Technical Design Issues of Mobile, Collaborative and Locative Game

Posted: April 17th, 2005 | No Comments »

Mobile Learning with a Mobile Game: Design and Motivational Effects by Gerhard Schwabe, Christoph Göth at the University of Zürich, covers many technical design issues of mobile, locative and collaborative gaming I can relate to my experience with CatchBob!: Accuracy of positioning, play on the move, offline areas and response time and interface design.

Accuracy of Positioning
As soon as the players had to know the exact position of an object, the accuracy was not sufficient. They had to search in up to three rooms to find the hidden PDA in the first trial and the participants reported difficulties catching and solving location dependent tasks in our second trial. In the second trial, the law accuracy of the location information was reported as the single most important negative aspect. There were two parts to this problem: the low precision of the location information and the representation of this low precision on screen.
Play on the move
The size of the maps does not appear to be a major problem as they covered half the PDA screen and the participants did not have problems reading when standing.
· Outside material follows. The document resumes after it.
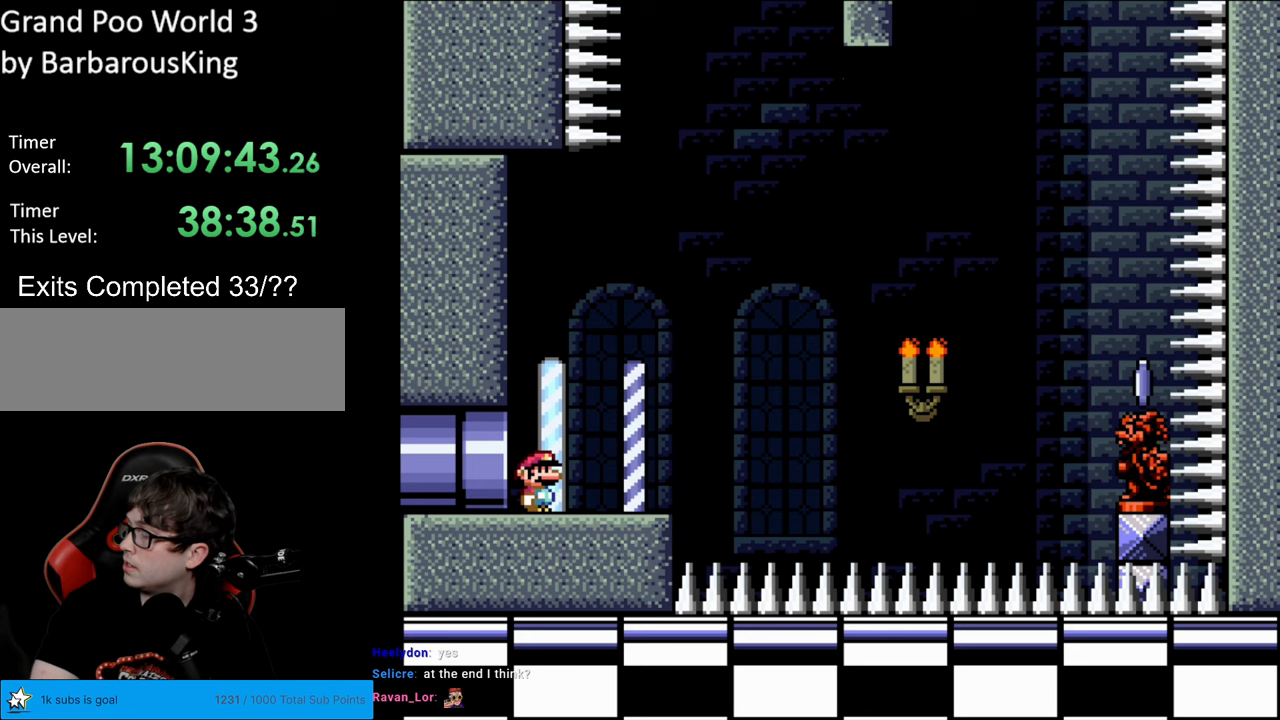
{"buttons": [], "events": []}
Rather, they did not succeed to synchronize their heads to the movemements of the device in the hand. Furthermore the cognitive load of translating an abstract two-dimensional map to into a trhee-dimensional building was high.
Offline areas and response time
Frequent updating of position is one most important requirements of mobile games. The players waht a near real-time reaction of the client. This means, the mobile game has to have both a good caching algorithm, and an efficient data transmission strategy.
Interface design
Observatin of the players showed that navigation with the drop-down menu and using the pen of the PDA was not really intuitive. The use of the PDA was much more like the use of an “automat”.

They discussus the effects of their design using the six structural elements that charecterise games: 1) rules, 2) goald and objectives, 3) outcome and feedback whci measure theh progress against tht goals, 4) conflicts, competition, challenge and opposition, 5) interaction, that is the social apsect in the game and 6) the representation or story exaggerating interesting aspects of reality.